The first time I looked at map 84 in the Town Clerk’s office I got a surprise: Seaside Avenue is fifty feet wide, and there is scant if any land on the harbor side of it. Residents think of Seaside as being the vehicle tracks in front of their houses, but it’s much wider than that. These folks are planting gardens, building fences and placing their outdoor fireplaces and Adirondack chairs out there in the avenue. I think most of them don’t realize that. (Some of them may also not realize that their deed binds them to maintaining Seaside Avenue free of obstruction.)

I haven’t taken a measuring tape, but it looks to me as if the Revolutionary monument is on Avenue land. By the way, I feel somewhat privileged in that I have been personally invited to walk the avenue at will by several of the owners that live there, and I do so regularly. Others in the neighborhood used to do the same, but do not since the gates were erected, which seems a shame. The gates are intimidating, and I wish those who placed them could be convinced to reconsider.

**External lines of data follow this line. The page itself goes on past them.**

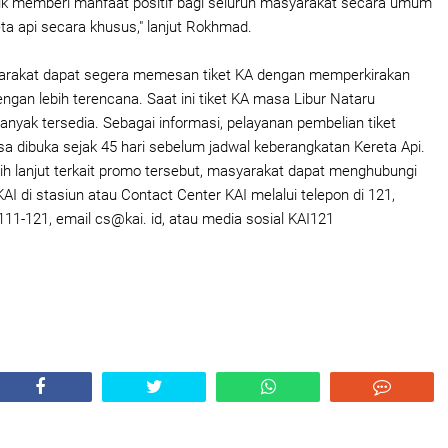
tuk memberi manfaat positif bagi seluruh masyarakat secara umum
ta api secara khusus," lanjut Rokhmad.
arakat dapat segera memesan tiket KA dengan memperkirakan
ngan lebih terencana. Saat ini tiket KA masa Libur Nataru
nyak tersedia. Sebagai informasi, pelayanan pembelian tiket
isa dibuka sejak 45 hari sebelum jadwal keberangkatan Kereta Api.
bih lanjut terkait promo tersebut, masyarakat dapat menghubungi
I di stasiun atau Contact Center KAI melalui telepon di 121,
1-121, email cs@kai. id, atau media sosial KAI121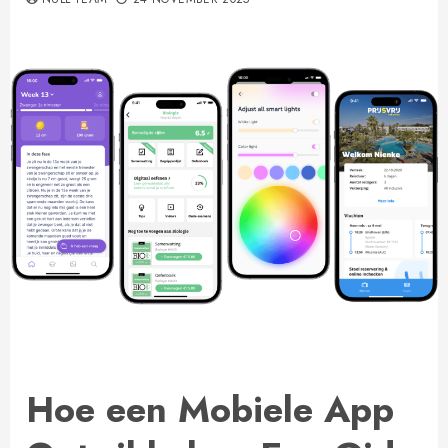
Hoe een Mobiele App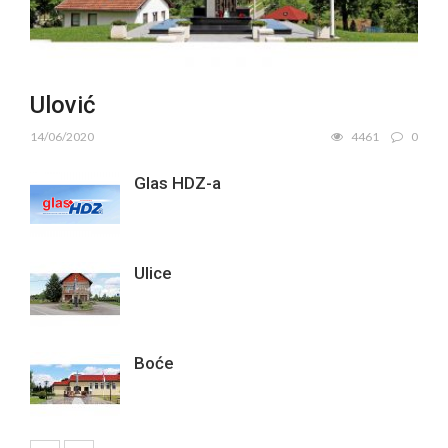
Ulović
14/06/2020
4461
0
Glas HDZ-a
Ulice
Boće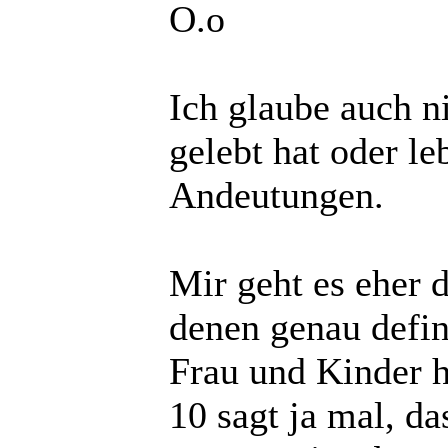
O.o
Ich glaube auch n
gelebt hat oder leb
Andeutungen.
Mir geht es eher 
denen genau defin
Frau und Kinder h
10 sagt ja mal, da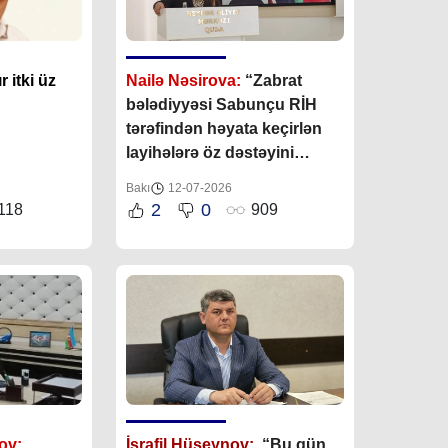
 itki üz
Nailə Nəsirova:
“
Zabrat
bələdiyyəsi Sabunçu RİH
tərəfindən həyata keçirlən
layihələrə öz dəstəyini
göstərməkdədir”
Bakı
12-07-2026
2
0
118
909
ov:
İsrafil Hüseynov:
“Bu gün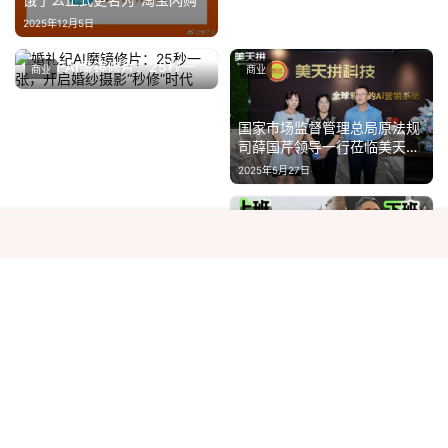
2025年12月5日
婚礼纪AI魔镜修片：25秒一
商业
商业
张，开启婚纱摄影“秒修”时代
2025年3月6日
国家市场监督管理总局原法规
司薛国芹领导一行莅临美天拼
集团考察调研
2025年5月27日
健康节能双突破！澳柯玛洁净
2026年8月6日
舱空调荣获行业重磅大奖
商业
商业
刘强东出手就赢！京东2025
年Q1营收3011亿登顶互联网
第一
2025年6月5日
关于我们
|
热门标签
|
隐私政策
|
百度地图
|
大众新闻网2022-2025 版权所有 Copyright © dzshyw, All Rights Reserved
苏ICP备16041355号-2
公安备案号：
苏公网安备32059002005357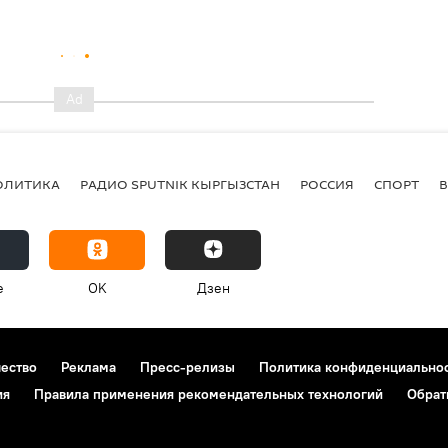
ОЛИТИКА
РАДИО SPUTNIK КЫРГЫЗСТАН
РОССИЯ
СПОРТ
e
OK
Дзен
чество
Реклама
Пресс-релизы
Политика конфиденциально
ия
Правила применения рекомендательных технологий
Обрат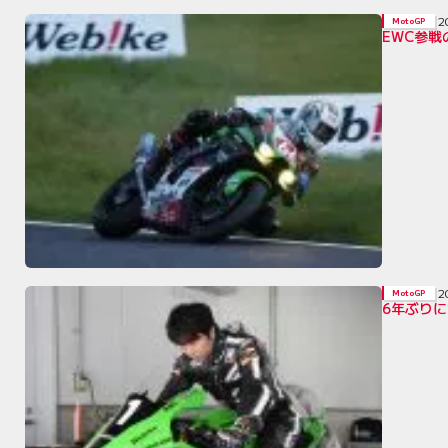
2
MotoGP
EWC参
2
MotoGP
6年ぶり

For those who may be interested, the name “Seaside Place” was originally coined as the name of a residential community, whereas now and for some time people have been using the name to refer to what is properly called “Seaside Avenue”. That’s confusing. The community was designed by J. C. Hawkins in 1890, shortly after he acquired what used to be the Fitch Farm. Map 84 is the principal artifact of this re-designation. Seaside Place consists of the entire area south of what is now Fifth Street.

I think Seaside Avenue (Seaside Place if you insist, but I’m talking about the road) is a puzzle. It’s not public in the sense that the City means public. That makes it private (and Hawkins in the deeds he wrote also called it private), but without a legal owner, what kind of private does that compute to? I think no one has the right to tell anyone not to use it. I’m not a lawyer, but that’s what I think.